Rodigari continues, ‘What constitutes significant exhibitions? What makes artworks in The National any better or more deserving of funding than artworks for a show at an ARI? I think funding for the arts should go towards challenging culture and broadening our horizons, and major arts institutions like Carriageworks should be able to fund artists outright. That’s what I think!

‘I guess for me it’s about sustaining culture, so you go and see work regardless of … this idea of … elitism? It’s elitist!’ 

I remember Rodigari’s manipulation of the clock hands in On Time. Material change, measurement, direction, physical labour, evidence. Is it linear progression? Or just another cycle? What does progression mean anyway? Surely it is towards sustainability that we must progress, towards the maintenance of healthy cycles, away from the paradigm of linear exponential growth. 

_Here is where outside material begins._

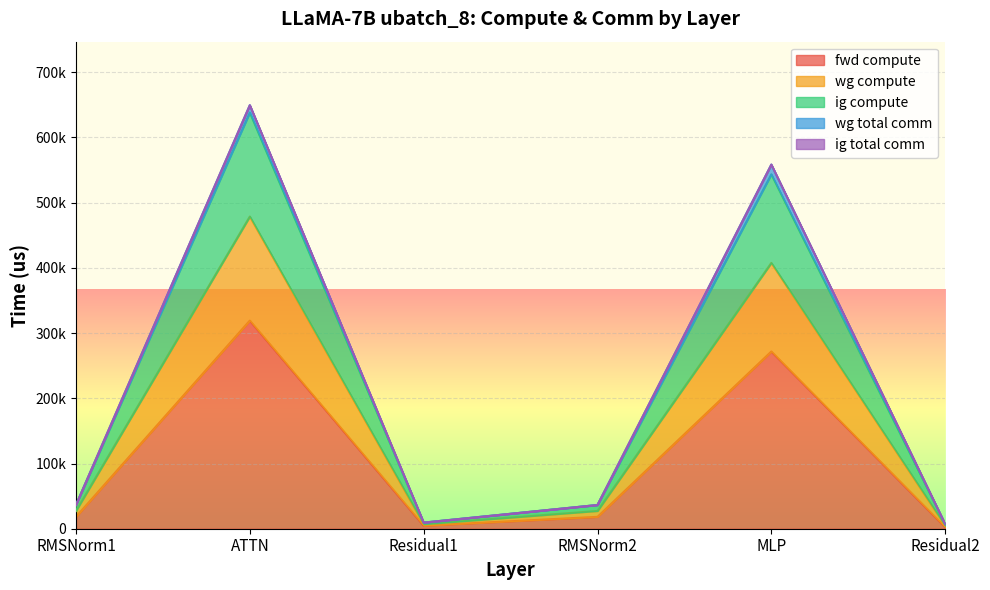

True or false: wg compute and ig compute intersect in this chart.

False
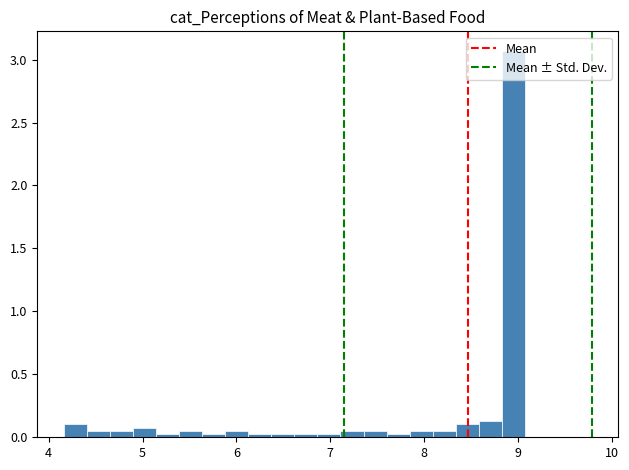

Read against the x-axis, roughly where is the centre of the tallest bar?

9.0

Rodigari talks of work she has been doing with queer accountants who are positing different ways of measuring value, for instance through dialogic data. ‘So, you can think about the Indigenisation of knowledge systems. The land is worth 1.5 million dollars, let’s say. But actually, we know it’s worth more than that because there’s a history, there’s a culture, there’s a whole First Nations relationship to that land that cannot be monetised. But valuing that requires a change in our mindset.’ 

I offer the view that addressing equity needs to come from within industries as well. ‘The heads of State galleries are paid $300,00 to $400,00K. While artists scrounge and work for free. Also, whenever we talk about funding crises, education and health top the list. But it isn’t just cuts to hospitals and universities that matter. It’s the fact that within those institutions, wage disparity is extreme. Vice Chancellors earn up to $600K, while us casual tutors can’t even get ten hours work a week. Professors – including art academics – and medical specialists in Australia, are paid a lot more here than overseas, including North America and affluent European countries. Until the top earners within our industries stand with us, there won’t be significant change.’ 

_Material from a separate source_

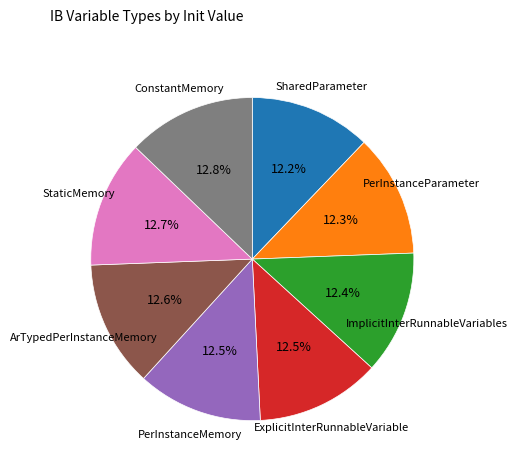

Do StaticMemory and ExplicitInterRunnableVariable together represent more than half of the pie?

No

Rodigari discusses her position as a casual academic, how she doesn’t even consider herself as such, because she has a PhD. She prefers the term sessional academic.  

‘How do I maintain morale among the students? How can I say the future is bright when in fact it’s bleak as hell? And in the real world, artists are often throwing daggers at each other to get the next opportunity. And I’m thinking if there was a universal wage, or income, would it be different? Can you strike without losing your job? Are the days of collective industrial action over?’